— EXERCISE DESCRIPTION —
Reproduce the material from its first line through the line containing "Últimamente he estado intri", substituting "Cavatelli" for "Orecchiette" and changing nothing else.

— PROVIDED ENTRIES —
———
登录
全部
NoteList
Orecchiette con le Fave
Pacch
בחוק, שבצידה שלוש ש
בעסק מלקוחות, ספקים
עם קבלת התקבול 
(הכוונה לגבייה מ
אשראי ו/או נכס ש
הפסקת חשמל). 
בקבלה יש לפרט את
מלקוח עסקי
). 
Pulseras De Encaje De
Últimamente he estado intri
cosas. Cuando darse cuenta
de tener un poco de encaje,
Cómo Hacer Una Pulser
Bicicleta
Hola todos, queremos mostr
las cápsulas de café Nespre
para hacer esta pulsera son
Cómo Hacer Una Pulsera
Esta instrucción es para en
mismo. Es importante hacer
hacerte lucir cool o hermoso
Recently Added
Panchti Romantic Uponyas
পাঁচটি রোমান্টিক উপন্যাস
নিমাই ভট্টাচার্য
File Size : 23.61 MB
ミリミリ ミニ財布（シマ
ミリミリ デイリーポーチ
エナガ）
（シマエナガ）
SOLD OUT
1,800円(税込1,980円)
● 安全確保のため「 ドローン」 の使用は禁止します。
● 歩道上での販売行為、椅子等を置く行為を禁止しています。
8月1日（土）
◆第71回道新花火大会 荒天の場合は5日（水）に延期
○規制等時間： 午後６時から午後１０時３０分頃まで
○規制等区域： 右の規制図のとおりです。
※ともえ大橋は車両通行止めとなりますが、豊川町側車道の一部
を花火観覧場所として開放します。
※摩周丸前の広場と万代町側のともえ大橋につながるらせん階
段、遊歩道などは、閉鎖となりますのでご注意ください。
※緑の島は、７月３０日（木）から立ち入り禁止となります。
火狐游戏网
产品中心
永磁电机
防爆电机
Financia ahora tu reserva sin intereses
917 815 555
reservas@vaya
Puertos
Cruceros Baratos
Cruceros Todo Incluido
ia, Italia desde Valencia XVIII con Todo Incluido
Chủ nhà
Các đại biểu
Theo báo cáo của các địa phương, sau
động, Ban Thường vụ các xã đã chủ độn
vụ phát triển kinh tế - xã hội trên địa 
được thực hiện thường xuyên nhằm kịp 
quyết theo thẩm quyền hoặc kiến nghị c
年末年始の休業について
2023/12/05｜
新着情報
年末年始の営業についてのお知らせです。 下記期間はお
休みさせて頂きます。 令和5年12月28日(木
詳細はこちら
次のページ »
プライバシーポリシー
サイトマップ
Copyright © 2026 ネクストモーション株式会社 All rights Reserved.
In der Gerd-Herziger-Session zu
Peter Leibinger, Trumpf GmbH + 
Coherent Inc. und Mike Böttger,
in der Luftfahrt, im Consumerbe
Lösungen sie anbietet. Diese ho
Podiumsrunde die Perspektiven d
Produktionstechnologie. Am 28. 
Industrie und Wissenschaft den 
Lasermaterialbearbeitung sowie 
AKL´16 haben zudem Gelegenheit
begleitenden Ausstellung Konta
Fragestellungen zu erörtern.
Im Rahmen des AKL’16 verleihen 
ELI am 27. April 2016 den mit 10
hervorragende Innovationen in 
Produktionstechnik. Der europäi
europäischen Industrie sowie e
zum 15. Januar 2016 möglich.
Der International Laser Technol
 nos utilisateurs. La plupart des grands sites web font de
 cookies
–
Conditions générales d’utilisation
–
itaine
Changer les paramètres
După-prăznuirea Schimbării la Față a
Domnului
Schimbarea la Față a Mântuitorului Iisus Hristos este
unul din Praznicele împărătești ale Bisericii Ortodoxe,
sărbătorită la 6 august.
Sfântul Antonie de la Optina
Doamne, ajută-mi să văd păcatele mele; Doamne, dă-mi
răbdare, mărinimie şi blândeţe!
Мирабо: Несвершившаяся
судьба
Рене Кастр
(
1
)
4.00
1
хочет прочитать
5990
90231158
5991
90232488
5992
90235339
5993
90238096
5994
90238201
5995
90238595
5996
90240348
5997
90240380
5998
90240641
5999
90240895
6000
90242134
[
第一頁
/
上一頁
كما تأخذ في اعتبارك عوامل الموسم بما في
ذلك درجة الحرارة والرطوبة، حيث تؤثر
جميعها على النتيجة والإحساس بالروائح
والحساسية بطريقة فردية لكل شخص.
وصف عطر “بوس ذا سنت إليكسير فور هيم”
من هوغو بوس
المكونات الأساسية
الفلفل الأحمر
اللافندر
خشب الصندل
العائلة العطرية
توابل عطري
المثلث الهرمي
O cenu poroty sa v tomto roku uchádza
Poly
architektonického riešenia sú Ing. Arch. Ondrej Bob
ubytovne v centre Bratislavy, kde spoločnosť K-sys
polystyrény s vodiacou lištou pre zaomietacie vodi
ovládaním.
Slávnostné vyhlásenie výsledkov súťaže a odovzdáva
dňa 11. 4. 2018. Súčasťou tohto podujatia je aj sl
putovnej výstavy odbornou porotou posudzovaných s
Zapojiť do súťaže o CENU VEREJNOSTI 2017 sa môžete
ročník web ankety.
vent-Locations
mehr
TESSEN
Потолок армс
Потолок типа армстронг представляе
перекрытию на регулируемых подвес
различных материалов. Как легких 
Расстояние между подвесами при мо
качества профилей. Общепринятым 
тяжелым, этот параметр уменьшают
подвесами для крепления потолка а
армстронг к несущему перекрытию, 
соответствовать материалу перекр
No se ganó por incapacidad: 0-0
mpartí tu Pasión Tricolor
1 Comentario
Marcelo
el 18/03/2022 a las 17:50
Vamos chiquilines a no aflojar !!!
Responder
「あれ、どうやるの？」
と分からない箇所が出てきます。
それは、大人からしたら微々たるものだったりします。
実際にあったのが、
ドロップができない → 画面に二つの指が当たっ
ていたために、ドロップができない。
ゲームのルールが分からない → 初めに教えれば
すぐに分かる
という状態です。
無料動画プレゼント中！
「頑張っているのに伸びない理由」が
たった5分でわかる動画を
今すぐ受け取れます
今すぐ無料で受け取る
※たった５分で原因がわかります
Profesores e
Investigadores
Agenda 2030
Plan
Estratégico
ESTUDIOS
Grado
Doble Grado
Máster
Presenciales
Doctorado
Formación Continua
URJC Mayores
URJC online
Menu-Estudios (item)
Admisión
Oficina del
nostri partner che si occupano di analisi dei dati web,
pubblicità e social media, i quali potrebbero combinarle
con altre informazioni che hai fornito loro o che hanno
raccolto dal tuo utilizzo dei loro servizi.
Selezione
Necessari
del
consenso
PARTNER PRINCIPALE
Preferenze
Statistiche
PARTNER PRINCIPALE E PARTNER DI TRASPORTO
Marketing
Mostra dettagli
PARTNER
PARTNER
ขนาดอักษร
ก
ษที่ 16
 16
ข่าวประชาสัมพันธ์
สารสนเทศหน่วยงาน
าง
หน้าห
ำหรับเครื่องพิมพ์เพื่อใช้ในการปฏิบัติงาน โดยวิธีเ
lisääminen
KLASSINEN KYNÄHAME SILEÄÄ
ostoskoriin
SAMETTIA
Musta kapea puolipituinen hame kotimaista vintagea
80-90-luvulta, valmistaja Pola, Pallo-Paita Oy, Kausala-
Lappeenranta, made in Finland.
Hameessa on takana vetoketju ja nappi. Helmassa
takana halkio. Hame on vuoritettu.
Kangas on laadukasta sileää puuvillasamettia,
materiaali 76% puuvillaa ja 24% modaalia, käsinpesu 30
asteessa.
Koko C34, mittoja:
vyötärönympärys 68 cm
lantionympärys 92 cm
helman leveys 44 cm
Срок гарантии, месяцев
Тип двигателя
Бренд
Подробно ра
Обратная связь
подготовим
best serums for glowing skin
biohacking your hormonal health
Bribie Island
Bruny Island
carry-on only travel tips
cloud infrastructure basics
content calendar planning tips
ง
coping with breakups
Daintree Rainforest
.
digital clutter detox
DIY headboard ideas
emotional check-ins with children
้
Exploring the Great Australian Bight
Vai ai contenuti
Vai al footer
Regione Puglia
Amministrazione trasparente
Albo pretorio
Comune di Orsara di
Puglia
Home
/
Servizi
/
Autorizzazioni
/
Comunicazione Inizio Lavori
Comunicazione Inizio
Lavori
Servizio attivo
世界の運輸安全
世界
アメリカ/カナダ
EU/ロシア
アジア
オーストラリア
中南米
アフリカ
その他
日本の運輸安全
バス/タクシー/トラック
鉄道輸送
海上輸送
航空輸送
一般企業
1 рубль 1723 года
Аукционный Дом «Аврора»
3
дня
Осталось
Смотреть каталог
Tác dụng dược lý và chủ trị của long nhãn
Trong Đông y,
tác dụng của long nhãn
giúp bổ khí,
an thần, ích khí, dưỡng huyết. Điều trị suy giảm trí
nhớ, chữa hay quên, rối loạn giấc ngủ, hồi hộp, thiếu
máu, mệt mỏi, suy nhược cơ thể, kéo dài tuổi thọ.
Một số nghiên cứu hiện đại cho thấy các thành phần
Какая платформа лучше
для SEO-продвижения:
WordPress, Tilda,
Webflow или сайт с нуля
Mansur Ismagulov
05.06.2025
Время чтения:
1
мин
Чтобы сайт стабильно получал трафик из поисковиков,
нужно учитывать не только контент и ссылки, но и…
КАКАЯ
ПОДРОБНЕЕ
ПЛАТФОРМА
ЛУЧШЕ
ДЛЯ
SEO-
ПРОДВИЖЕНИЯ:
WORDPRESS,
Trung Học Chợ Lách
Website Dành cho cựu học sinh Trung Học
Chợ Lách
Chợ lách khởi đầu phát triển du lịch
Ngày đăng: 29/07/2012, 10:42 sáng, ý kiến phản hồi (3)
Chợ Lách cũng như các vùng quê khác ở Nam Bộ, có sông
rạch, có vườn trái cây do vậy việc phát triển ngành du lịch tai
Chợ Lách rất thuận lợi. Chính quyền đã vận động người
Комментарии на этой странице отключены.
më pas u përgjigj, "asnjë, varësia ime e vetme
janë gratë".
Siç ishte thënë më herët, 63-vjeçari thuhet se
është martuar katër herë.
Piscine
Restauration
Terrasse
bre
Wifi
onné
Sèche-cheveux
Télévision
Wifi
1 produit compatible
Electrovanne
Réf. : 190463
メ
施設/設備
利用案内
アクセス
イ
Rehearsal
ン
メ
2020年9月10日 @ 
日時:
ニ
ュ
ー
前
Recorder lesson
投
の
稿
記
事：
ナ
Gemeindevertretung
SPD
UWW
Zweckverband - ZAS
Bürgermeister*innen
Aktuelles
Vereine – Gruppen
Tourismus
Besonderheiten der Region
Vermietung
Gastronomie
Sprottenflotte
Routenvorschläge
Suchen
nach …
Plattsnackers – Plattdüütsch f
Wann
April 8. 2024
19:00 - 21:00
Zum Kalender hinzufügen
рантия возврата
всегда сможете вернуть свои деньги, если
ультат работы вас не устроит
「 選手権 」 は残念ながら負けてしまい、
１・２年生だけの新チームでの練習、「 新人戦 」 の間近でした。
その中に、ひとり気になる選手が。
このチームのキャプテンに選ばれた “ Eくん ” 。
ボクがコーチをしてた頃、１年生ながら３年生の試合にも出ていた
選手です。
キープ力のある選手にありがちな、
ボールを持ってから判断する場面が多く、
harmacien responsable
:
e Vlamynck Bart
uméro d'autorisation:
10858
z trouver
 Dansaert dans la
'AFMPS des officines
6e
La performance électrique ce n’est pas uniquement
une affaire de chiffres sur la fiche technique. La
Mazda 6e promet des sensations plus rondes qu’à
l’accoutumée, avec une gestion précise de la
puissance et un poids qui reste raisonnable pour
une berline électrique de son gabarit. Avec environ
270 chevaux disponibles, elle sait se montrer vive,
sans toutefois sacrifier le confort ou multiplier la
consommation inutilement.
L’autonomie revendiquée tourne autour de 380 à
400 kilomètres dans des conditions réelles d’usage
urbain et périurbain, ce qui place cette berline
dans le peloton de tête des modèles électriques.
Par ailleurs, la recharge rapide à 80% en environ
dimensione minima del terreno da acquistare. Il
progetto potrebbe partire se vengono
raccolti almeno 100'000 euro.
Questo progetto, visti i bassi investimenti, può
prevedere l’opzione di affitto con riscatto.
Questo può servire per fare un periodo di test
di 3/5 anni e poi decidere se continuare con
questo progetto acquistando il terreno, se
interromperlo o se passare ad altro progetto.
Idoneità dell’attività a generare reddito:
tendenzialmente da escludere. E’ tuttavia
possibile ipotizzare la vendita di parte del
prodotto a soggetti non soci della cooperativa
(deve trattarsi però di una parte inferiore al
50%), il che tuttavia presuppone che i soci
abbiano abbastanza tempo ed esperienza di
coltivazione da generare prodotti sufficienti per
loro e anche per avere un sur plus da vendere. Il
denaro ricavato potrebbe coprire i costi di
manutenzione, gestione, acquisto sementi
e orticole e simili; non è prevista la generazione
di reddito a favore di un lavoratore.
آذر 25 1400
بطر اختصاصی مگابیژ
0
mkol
———
— ANSWER FOR THIS EXERCISE —
登录
全部
NoteList
Cavatelli con le Fave
Pacch
בחוק, שבצידה שלוש ש
בעסק מלקוחות, ספקים
עם קבלת התקבול 
(הכוונה לגבייה מ
אשראי ו/או נכס ש
הפסקת חשמל). 
בקבלה יש לפרט את
מלקוח עסקי
). 
Pulseras De Encaje De
Últimamente he estado intri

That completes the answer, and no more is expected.